_Source material_.
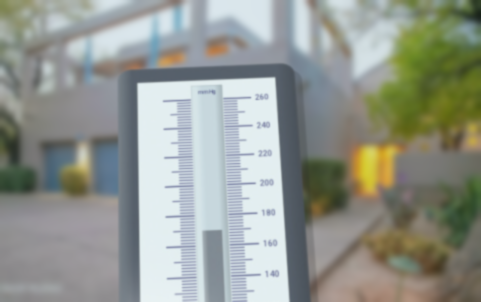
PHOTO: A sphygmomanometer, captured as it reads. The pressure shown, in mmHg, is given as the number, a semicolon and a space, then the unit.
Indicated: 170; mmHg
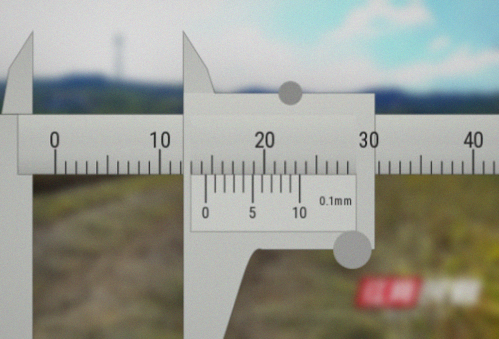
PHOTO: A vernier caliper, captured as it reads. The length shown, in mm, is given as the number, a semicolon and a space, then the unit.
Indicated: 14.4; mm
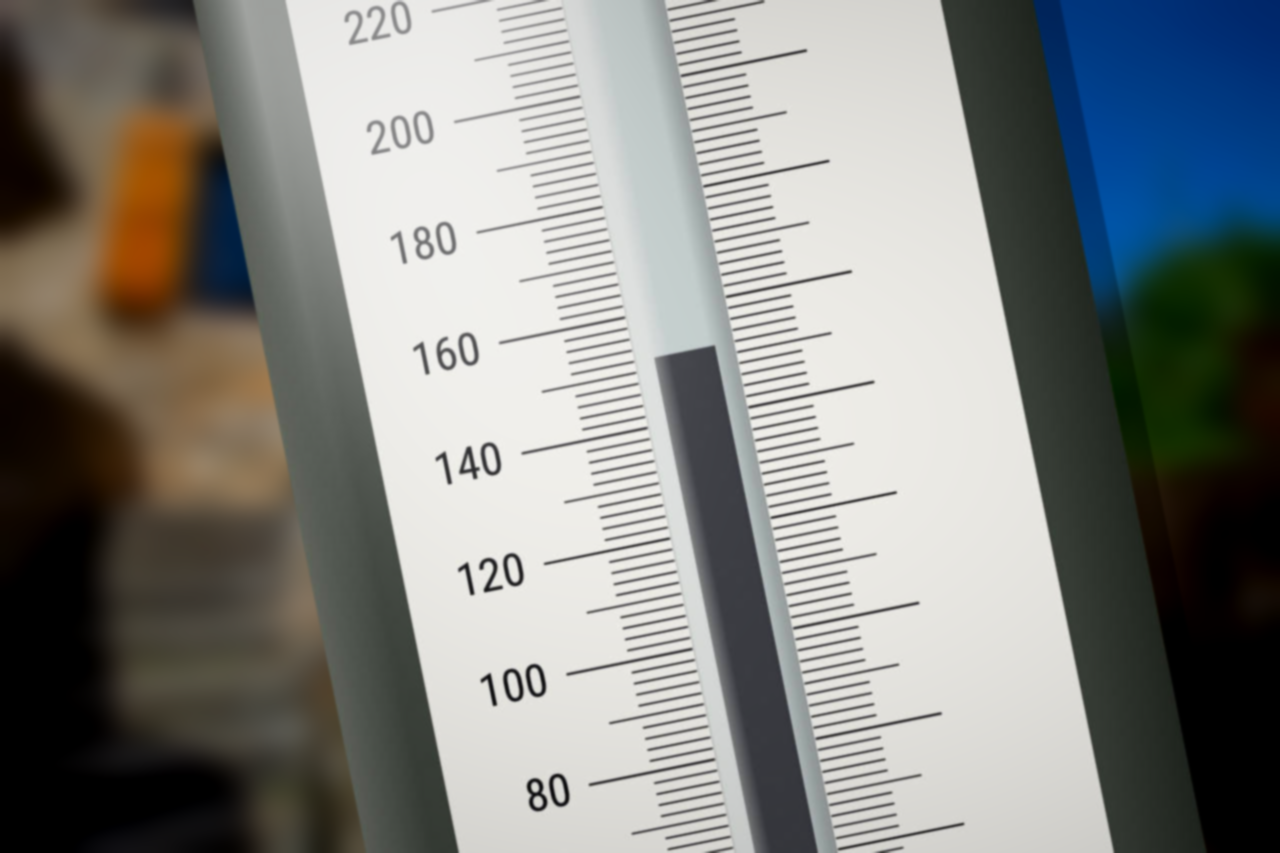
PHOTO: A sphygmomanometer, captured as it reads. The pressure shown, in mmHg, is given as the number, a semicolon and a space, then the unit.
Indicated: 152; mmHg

---

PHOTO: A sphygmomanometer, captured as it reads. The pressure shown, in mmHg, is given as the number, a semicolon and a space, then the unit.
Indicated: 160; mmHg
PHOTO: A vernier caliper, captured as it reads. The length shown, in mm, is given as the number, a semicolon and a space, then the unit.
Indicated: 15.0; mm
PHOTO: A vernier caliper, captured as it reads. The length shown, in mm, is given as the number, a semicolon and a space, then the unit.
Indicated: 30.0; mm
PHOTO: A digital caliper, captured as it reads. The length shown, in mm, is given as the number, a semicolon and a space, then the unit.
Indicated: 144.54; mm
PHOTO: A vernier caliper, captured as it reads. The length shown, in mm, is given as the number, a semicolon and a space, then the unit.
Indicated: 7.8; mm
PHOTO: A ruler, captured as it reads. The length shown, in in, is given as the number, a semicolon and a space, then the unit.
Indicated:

_Task instructions_.
Give back each line in the material above that contains the string "Indicated".

_Solved exercise_.
Indicated: 170; mmHg
Indicated: 14.4; mm
Indicated: 152; mmHg
Indicated: 160; mmHg
Indicated: 15.0; mm
Indicated: 30.0; mm
Indicated: 144.54; mm
Indicated: 7.8; mm
Indicated:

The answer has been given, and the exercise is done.